La période d’instabilité politique dans laquelle est entrée la Grèce depuis quelques jours ne semble pas terminée. Aujourd’hui il apparait clair que Georges Papandréou ne peut plus gouverner et qu’il doit d’une manière ou d’une autre abandonner son siège de premier ministre. Pour autant, son départ ne peut être précipité, d’une part pour ne pas laisser le pays sans gouvernement et aggraver la crise politique en cours, d’autre part pour des raisons pratiques : le temps presse, et le parlement doit voter au plus vite des lois en vue de l’application du nouveau plan de rigueur.
Une chose est dorénavant sûre, des élections anticipées se tiendront dans deux ou trois mois pour élire de nouveaux députés (et donc un nouveau gouvernement). En attendant, G.Papandréou a pour objectif de s’assurer que la transition politique affecte le moins possible le bon déroulement du sauvetage d’une Grèce quasi assurée d’être en faillite si le nouveau « paquet » de l’UE et du FMI n’arrive pas à bon port. Pour cela, la question de la formation d’un gouvernement d’union nationale a été soulevée. Il a rencontré dans ce but le président de la République, Karolos Papoulias. (En Grèce, celui-ci n’a presque aucun pouvoir si ce n’est de « convoquer » et de s’assurer du bon déroulement de la vie politique).

□ □ □ □ □

- _Consignes de l'exercice_
1) Répondez brièvement à ces questions sur l'extrait consacré à la crise politique grecque :
(a) Dans quel délai des élections anticipées se tiendront-elles ?
(b) Quelle personne Georges Papandréou a-t-il rencontrée en vue d'un gouvernement d'union nationale ?
(c) Qu'est-ce que le parlement doit voter au plus vite ?
2) Recopiez fidèlement le passage de l'extrait consacré à la crise politique grecque, de « La période d’instabilité » à « plan de rigueur. ».

□ □ □ □ □

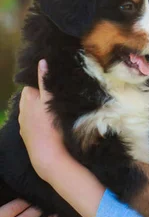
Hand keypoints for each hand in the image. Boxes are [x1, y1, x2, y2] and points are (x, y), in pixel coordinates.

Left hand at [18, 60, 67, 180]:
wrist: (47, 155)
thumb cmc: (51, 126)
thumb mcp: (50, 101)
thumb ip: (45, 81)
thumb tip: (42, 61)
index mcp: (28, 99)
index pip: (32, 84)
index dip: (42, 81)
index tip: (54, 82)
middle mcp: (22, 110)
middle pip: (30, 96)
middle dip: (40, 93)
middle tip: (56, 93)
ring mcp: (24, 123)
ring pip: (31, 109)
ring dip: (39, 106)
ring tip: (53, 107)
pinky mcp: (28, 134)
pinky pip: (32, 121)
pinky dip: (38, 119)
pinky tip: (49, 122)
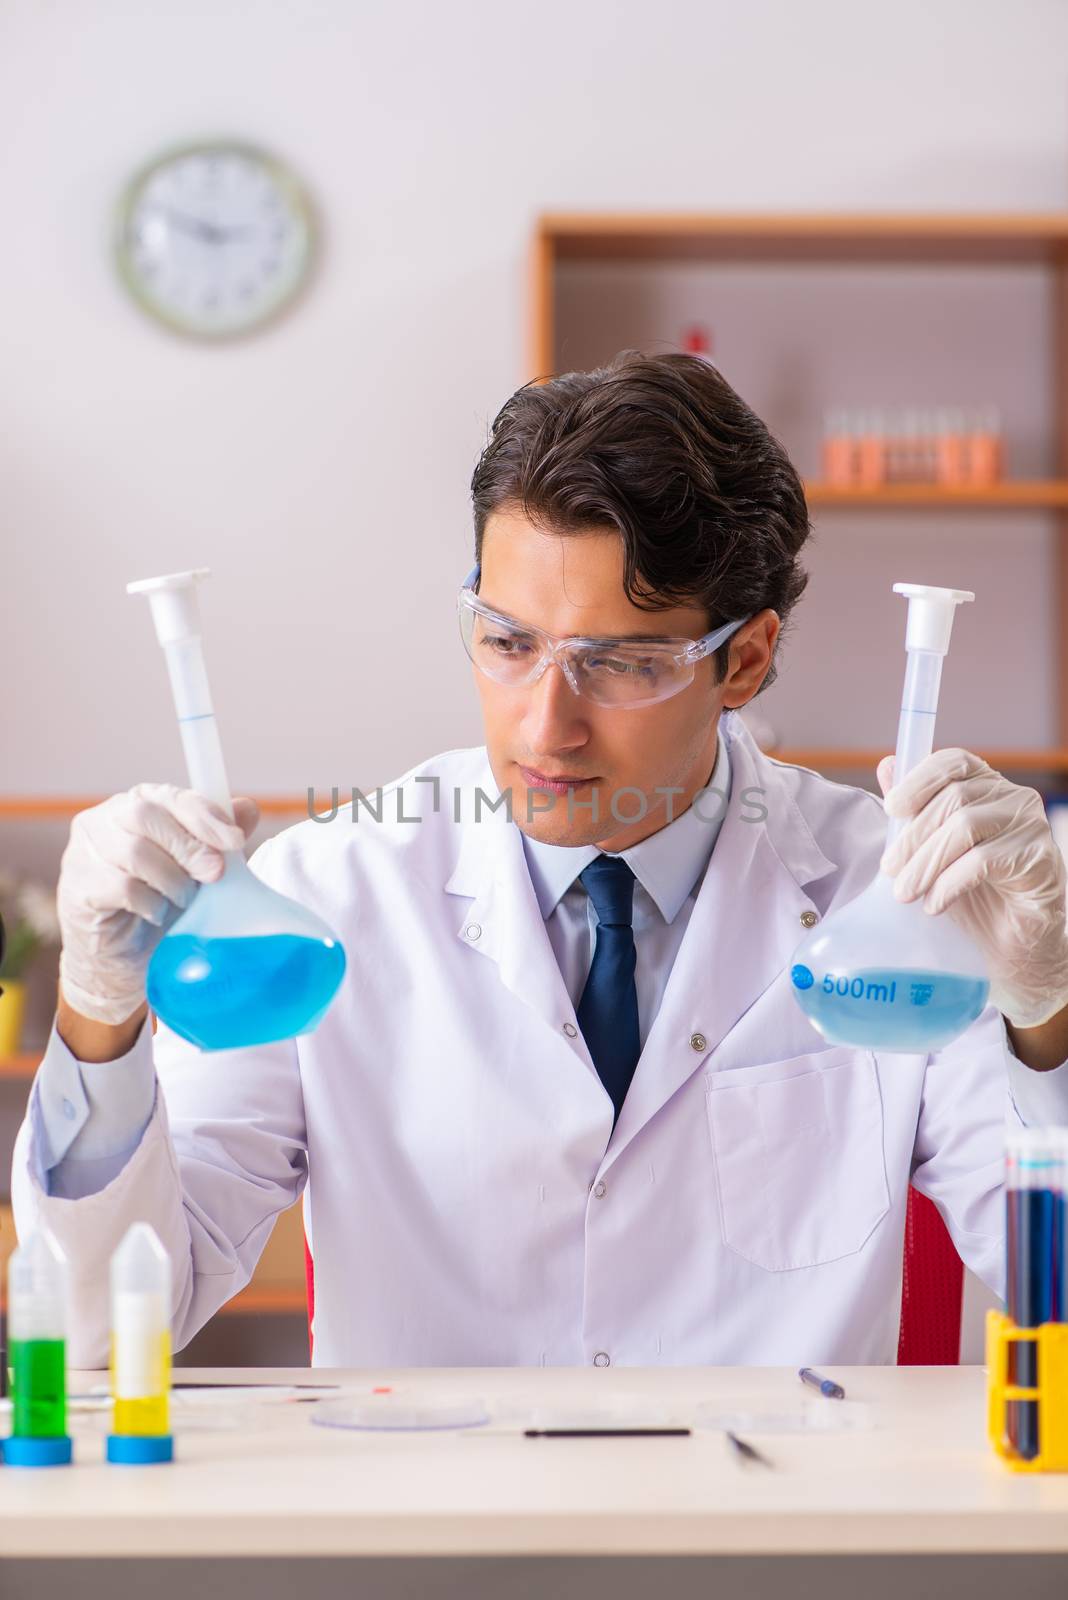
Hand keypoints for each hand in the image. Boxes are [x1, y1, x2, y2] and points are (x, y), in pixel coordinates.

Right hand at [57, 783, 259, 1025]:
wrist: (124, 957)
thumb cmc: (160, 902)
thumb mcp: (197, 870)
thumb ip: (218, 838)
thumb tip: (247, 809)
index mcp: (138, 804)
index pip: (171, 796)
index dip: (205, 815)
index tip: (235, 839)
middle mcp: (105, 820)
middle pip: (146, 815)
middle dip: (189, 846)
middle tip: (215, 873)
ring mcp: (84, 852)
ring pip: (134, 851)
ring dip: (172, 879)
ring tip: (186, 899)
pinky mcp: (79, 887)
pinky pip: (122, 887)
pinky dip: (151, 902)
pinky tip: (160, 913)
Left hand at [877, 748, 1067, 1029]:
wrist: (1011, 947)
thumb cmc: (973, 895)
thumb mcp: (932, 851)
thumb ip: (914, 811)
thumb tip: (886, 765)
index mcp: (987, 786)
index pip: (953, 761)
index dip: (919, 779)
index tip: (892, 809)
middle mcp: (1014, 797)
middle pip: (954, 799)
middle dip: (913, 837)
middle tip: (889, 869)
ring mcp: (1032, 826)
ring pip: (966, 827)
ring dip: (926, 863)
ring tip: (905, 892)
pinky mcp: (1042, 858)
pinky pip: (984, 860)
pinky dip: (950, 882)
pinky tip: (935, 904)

□ □ □ □ □

- _Réponses attendues_
1)
(a) Dans deux ou trois mois.
(b) Karolos Papoulias, le président de la République.
(c) Des lois en vue de l'application du nouveau plan de rigueur.

2)
La période d’instabilité politique dans laquelle est entrée la Grèce depuis quelques jours ne semble pas terminée. Aujourd’hui il apparait clair que Georges Papandréou ne peut plus gouverner et qu’il doit d’une manière ou d’une autre abandonner son siège de premier ministre. Pour autant, son départ ne peut être précipité, d’une part pour ne pas laisser le pays sans gouvernement et aggraver la crise politique en cours, d’autre part pour des raisons pratiques : le temps presse, et le parlement doit voter au plus vite des lois en vue de l’application du nouveau plan de rigueur.